Synopsis for C6.2a: Statistical Mechanics

Level: M-level Method of Assessment: Written examination.
Weight: Half-unit. OSS paper code to follow.

Prerequisites

Familiarity with classical mechanics and probability. [No lecture prerequisites, so in particular the Classical Mechanics lectures from Part A are not required. Everything will be self-contained.]

Overview

This course aims to provide an introduction to the tools of statistical mechanics, which are used to investigate collective behavior in complex systems of interacting entities. The traditional use of statistical mechanics is to study large numbers of interacting particles when tracking all of them using Newton's laws becomes infeasible. One thus studies ensembles and examines their statistical properties, such as the temperature in a room versus the vibrations of each individual molecule in the room. More recently, ideas of statistical mechanics have given powerful results in areas of study such as social networks and finance.

Learning Outcomes

Students will have developed a sound knowledge and appreciation of some of the tools, concepts, and computations used in the study of statistical mechanics.

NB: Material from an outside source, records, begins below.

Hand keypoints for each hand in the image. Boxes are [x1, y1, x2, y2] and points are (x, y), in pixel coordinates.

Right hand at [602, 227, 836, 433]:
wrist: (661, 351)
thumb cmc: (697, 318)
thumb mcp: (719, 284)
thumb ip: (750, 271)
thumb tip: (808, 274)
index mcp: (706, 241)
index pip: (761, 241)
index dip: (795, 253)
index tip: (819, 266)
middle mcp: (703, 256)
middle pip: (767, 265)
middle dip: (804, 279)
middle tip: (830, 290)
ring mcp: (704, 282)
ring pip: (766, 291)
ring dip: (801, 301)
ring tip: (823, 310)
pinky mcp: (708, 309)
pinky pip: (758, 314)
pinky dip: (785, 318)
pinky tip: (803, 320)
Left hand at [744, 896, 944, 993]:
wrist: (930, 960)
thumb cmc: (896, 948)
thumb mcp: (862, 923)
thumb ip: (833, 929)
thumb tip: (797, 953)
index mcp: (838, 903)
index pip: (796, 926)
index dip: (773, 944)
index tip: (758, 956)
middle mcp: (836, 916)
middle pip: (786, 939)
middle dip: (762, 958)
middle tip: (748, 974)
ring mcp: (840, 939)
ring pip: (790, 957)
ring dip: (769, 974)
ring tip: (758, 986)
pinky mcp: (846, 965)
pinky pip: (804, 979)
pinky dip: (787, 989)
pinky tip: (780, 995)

They will also get some exposure to some modern research topics in the field.

Synopsis

Thermodynamics and Probability (3 lectures): microscopic versus macroscopic viewpoints, the laws of thermodynamics, temperature, entropy, free energy, etc.

Classical Statistical Mechanics (4 lectures): ideal gas, Gibbs paradox, canonical and grand canonical ensembles, Liouville's theorem and ergodicity, Maxwell relations

Nonequilibrium Statistical Mechanics (2-3 lectures): Boltzmann equation, Boltzmann-Grad limit.

Phase Transitions (4 lectures): order parameters, phase transitions, critical phenomena, Ising model, Potts model, renormalization, symmetry breaking

Other Topics and Applications (2-3 lectures): This could vary from year to year, but a good example would be Bose-Einstein condensates or statistical mechanics of random graphs.

1. David Chandler, Introduction to Modern Statistical Mechanics (Oxford University Press 1987)
2. M. Kardar, Statistical Physics of Particles (Cambridge University Press 2007)
3. M. Kardar, Statistical Physics of Fields (Cambridge University Press 2007)
4. F. Schwabl, Statistical Mechanics (Springer-Verlag 2002)
5. J.P. Sethna, Entropy, Order Parameters, and Complexity (Oxford University Press 2006) [available online at http://pages.physics.cornell.edu/sethna/StatMech/]